Malanan nodded. He still had his gun trained on Kacie, but his attention was divided between the hostage and the newcomer, one of his other silent partners. “Shipment’s all present and accounted for,” Malanan said, standing in his sterile, blue surgical scrubs and mask next to the stacked boxes of crystal meth. He patted one of the boxes gently with his injured hand. “Unfortunately you’ll have some clean-up to do on your end. Strong’s a goner and Stan’s sticking to the story we gave him, but this one…” he turned his attention back to Kacie briefly, “She stashed Michael somewhere. Who knows if anyone’s gotten to him yet.”
“And your connection? He’s still on schedule for pick-up?” Cohen asked.
Malanan nodded. “She. And yes, she should be here shortly. Then I’m in the wind.” He regarded Kacie again, casually. “As for what to do about her, that’s up to you.”
Cohen never took his eyes off of Malanan. Kacie noticed that the DEA agent still hadn’t holstered his gun.
“It might surprise you to learn that Strong is still alive. He might even survive the night, though I doubt it. Michael will be taken care of. Stan, too.”
Malanan was sharp, but he was no killer. It was that slight hesitation that gave Agent Cohen the edge.
“Sorry, Richard.” In one fluid movement, Agent Cohen brought his gun level and fired once. The bullet punched a hole clean through Malanan’s eye and burst out the back of his head. His scrubs remained pristine, but the wall of the freight elevator behind him now dripped with his blood and brains. Malanan hit the floor, lifeless. His gun fell from his hand. Agent Cohen was quick to cut Kacie off before she could even twitch forward in its direction. Instead, she circled around the cart and put the drugs between her and the armed agent as he approached.
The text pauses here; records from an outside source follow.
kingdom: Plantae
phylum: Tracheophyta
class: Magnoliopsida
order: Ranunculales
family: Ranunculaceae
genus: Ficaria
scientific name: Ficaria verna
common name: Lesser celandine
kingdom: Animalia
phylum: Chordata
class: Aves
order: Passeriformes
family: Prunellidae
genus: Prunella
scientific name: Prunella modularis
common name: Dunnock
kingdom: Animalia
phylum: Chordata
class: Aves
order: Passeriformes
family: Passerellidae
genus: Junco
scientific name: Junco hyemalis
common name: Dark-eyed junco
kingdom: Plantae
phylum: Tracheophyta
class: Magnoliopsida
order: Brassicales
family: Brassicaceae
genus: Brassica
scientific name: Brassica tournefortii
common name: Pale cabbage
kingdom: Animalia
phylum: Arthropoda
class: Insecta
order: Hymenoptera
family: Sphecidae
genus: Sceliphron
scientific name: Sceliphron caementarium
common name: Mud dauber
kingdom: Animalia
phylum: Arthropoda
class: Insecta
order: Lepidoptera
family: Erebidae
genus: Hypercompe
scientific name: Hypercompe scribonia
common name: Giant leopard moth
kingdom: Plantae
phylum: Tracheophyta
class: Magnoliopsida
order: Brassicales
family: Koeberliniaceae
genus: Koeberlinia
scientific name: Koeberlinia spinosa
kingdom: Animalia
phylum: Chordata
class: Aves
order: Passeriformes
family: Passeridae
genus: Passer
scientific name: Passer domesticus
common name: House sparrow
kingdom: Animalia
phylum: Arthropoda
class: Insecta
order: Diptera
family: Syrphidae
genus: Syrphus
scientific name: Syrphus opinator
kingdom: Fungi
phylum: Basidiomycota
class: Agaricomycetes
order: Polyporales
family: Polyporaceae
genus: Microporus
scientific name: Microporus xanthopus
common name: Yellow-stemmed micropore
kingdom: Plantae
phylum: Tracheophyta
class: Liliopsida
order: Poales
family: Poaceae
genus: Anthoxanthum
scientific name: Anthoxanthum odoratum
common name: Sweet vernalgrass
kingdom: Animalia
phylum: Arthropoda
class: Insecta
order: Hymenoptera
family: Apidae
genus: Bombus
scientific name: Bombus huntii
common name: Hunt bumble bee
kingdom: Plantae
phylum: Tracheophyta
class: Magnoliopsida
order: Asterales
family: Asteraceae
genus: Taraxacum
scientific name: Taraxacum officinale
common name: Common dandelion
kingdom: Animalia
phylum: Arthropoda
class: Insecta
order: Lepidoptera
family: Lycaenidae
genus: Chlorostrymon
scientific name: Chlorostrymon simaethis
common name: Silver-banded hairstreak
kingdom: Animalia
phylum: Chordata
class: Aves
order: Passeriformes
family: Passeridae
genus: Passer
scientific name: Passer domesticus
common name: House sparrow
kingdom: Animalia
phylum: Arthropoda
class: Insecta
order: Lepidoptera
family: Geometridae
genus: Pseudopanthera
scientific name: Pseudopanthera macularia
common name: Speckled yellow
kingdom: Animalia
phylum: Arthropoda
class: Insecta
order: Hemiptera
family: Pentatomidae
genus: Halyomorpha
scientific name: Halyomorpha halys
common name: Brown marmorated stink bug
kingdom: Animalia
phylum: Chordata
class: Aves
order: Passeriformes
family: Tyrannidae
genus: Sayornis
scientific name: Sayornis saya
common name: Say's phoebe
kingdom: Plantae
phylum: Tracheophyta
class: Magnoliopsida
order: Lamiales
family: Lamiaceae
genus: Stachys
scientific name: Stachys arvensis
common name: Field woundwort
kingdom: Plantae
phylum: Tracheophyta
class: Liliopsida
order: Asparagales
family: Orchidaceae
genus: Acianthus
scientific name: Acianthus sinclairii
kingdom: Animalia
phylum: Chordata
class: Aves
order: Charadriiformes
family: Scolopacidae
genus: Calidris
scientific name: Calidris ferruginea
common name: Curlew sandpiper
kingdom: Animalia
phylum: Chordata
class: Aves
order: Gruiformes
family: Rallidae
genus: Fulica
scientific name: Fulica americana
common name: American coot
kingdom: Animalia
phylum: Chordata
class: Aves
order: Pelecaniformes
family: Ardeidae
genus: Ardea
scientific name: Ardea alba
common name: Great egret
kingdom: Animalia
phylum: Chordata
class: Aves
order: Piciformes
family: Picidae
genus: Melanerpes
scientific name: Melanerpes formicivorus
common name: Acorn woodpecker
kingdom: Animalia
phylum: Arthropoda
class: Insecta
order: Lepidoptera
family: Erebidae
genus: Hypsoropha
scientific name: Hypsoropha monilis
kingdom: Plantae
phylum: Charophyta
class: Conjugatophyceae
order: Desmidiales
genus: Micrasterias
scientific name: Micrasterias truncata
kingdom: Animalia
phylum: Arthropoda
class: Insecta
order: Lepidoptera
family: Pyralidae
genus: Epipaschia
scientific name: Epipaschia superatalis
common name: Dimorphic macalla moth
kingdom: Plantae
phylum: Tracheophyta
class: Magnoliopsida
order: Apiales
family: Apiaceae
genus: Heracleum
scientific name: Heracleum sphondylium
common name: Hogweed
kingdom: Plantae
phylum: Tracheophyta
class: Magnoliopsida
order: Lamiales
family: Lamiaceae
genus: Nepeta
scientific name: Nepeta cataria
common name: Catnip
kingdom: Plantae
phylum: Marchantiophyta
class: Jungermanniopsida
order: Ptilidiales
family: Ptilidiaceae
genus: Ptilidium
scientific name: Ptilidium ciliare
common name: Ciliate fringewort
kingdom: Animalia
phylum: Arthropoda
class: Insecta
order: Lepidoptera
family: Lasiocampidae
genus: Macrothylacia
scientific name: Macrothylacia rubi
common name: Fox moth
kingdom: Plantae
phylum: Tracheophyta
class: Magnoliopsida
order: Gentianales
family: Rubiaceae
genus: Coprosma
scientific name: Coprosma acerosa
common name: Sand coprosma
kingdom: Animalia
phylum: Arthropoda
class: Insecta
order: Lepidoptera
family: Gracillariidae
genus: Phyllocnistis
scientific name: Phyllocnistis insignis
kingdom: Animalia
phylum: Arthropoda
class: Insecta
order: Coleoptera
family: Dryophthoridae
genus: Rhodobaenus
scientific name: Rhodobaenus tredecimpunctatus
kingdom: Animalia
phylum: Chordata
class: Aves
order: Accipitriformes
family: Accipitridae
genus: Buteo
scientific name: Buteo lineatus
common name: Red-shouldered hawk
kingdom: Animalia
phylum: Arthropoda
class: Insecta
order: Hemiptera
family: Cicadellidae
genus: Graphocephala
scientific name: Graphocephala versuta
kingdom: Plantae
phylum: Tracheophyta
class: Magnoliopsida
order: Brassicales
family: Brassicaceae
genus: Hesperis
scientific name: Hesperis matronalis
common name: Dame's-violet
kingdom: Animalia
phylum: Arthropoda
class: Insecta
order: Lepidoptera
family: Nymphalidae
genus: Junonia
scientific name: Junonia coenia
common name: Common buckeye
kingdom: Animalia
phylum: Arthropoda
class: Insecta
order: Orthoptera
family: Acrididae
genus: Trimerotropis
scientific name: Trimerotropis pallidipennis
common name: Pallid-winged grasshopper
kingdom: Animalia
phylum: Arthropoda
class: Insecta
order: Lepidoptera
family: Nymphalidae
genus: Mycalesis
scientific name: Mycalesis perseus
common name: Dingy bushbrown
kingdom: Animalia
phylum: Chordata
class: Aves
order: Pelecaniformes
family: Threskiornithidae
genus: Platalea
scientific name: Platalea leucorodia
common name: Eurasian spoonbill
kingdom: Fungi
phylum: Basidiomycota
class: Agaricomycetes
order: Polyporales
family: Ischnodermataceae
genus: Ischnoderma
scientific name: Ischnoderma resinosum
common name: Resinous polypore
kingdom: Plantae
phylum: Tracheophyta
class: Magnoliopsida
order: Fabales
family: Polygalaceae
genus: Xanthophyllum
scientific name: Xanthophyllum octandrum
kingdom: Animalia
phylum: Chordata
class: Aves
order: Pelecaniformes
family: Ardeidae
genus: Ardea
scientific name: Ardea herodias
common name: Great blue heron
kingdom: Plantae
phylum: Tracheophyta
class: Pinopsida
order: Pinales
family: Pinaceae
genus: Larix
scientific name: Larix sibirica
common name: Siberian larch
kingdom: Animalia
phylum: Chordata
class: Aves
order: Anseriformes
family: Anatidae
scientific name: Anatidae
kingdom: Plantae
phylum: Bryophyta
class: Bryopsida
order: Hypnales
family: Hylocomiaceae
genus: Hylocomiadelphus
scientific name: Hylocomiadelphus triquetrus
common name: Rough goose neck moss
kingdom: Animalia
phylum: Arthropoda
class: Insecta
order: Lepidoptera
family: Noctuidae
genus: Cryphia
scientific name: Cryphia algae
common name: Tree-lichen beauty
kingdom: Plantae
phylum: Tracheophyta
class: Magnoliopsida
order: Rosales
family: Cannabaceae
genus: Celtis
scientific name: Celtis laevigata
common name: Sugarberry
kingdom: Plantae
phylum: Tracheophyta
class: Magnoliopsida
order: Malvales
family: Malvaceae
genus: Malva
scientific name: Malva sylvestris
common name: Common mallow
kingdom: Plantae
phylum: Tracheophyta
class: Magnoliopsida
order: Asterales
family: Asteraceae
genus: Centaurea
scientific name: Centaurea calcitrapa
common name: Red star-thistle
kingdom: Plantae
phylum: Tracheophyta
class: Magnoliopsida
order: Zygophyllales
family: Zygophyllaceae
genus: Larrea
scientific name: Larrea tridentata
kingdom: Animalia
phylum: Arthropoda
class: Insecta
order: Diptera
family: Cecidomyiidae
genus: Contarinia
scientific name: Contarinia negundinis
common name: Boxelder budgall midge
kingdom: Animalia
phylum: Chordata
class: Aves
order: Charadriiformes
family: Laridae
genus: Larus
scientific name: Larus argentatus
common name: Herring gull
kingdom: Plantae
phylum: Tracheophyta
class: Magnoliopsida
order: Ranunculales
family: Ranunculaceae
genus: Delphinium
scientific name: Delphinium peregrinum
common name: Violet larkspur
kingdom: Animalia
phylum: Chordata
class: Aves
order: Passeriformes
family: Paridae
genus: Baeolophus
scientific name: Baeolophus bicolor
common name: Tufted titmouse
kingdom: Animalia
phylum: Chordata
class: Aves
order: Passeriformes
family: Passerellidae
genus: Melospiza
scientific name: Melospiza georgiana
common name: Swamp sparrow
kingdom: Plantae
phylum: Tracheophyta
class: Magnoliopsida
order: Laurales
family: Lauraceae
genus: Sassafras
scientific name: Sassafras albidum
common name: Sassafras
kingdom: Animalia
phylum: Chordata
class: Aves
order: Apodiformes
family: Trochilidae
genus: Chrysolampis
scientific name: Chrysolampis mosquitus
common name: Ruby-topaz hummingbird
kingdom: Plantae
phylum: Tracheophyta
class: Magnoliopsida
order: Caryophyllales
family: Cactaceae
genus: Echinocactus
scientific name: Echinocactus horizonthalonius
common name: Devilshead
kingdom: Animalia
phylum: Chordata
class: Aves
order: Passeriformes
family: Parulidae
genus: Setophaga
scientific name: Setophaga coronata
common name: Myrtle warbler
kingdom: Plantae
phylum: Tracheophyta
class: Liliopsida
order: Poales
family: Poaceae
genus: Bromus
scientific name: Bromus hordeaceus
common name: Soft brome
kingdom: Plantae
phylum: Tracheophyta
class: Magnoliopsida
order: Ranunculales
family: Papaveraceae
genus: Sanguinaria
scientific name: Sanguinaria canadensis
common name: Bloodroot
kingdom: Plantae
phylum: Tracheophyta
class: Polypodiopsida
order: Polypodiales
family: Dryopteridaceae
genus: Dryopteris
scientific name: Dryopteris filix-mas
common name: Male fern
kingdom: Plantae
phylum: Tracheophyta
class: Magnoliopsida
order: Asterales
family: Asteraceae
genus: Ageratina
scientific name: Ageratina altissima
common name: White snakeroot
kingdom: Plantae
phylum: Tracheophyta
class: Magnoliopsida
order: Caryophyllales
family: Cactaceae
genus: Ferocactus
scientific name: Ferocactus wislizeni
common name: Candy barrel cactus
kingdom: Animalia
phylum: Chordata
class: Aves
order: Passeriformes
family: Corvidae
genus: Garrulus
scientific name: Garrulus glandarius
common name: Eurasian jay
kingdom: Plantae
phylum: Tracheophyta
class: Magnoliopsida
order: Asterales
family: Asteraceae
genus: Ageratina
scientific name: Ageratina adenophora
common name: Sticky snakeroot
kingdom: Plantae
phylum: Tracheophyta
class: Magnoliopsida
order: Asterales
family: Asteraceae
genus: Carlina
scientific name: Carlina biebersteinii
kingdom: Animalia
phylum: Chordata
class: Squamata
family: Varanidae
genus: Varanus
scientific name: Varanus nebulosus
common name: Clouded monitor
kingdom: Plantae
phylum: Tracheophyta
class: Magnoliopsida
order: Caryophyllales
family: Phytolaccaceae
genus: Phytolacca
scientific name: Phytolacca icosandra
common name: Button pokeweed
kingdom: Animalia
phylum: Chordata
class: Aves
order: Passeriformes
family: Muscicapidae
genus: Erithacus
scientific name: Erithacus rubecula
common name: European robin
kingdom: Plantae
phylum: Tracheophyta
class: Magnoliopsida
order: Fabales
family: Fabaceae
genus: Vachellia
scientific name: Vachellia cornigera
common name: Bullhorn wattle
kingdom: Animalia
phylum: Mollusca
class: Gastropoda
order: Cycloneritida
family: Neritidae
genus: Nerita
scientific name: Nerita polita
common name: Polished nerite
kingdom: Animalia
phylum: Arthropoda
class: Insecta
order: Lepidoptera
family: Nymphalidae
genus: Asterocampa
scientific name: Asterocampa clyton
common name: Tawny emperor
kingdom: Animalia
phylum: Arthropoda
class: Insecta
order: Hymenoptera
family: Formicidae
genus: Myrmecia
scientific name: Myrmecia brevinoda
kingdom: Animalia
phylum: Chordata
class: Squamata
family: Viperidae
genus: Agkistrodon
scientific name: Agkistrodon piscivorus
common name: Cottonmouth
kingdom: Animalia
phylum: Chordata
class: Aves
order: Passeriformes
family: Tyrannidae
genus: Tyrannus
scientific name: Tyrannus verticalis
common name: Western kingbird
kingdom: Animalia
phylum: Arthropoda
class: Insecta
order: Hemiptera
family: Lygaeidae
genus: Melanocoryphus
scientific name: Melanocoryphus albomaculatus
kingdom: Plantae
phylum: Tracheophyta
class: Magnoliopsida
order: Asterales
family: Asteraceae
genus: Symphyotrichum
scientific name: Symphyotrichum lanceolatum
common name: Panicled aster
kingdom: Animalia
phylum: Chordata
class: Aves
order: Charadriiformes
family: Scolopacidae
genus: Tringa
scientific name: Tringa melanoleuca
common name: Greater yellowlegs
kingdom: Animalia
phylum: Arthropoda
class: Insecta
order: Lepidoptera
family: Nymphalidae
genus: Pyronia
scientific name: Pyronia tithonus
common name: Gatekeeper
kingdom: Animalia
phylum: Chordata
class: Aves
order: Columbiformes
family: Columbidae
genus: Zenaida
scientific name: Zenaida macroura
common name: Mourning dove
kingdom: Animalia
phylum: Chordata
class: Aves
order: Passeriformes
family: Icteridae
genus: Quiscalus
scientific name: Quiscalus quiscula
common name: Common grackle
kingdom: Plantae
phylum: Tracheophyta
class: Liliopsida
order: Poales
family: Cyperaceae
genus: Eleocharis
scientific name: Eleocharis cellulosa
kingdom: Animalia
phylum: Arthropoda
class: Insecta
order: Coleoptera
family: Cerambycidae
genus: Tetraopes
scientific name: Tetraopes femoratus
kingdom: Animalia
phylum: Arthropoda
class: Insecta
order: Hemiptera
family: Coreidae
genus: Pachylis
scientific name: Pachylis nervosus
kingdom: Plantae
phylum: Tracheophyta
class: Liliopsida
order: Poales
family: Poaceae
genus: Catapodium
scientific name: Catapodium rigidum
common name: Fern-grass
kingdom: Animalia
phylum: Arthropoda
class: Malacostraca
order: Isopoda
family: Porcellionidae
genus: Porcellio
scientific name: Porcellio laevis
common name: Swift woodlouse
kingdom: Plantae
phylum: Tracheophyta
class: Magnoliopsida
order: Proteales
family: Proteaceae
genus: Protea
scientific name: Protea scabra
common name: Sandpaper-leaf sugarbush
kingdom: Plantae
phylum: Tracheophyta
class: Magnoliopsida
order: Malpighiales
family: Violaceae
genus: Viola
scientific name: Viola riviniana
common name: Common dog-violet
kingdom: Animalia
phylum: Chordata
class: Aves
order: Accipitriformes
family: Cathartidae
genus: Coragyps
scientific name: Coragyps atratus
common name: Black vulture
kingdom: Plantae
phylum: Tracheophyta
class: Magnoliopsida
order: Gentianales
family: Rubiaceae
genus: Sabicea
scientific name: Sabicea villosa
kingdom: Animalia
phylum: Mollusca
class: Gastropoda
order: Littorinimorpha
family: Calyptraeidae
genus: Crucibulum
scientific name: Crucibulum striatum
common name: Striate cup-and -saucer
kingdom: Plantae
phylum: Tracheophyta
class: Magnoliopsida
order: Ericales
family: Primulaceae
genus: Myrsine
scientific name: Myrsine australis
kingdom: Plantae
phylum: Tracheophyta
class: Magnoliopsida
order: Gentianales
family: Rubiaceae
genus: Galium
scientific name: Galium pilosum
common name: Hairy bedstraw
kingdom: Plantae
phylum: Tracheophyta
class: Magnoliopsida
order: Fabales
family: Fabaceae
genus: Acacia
“No hard feelings, you understand,” he said. Cohen knelt down next to Malanan and picked up the thief’s gun in a gloved hand. “It’s just that, in my line of work, I prefer to keep these things as clean as possible. My bosses prefer it that way, too.” He leveled the dead thief’s gun at Kacie’s head. There would be no escaping this time. She was out of delay tactics, out of decoys, and out of options. Kacie Lin was out of luck.
“It’s just business,” Agent Cohen said as he began to squeeze the trigger.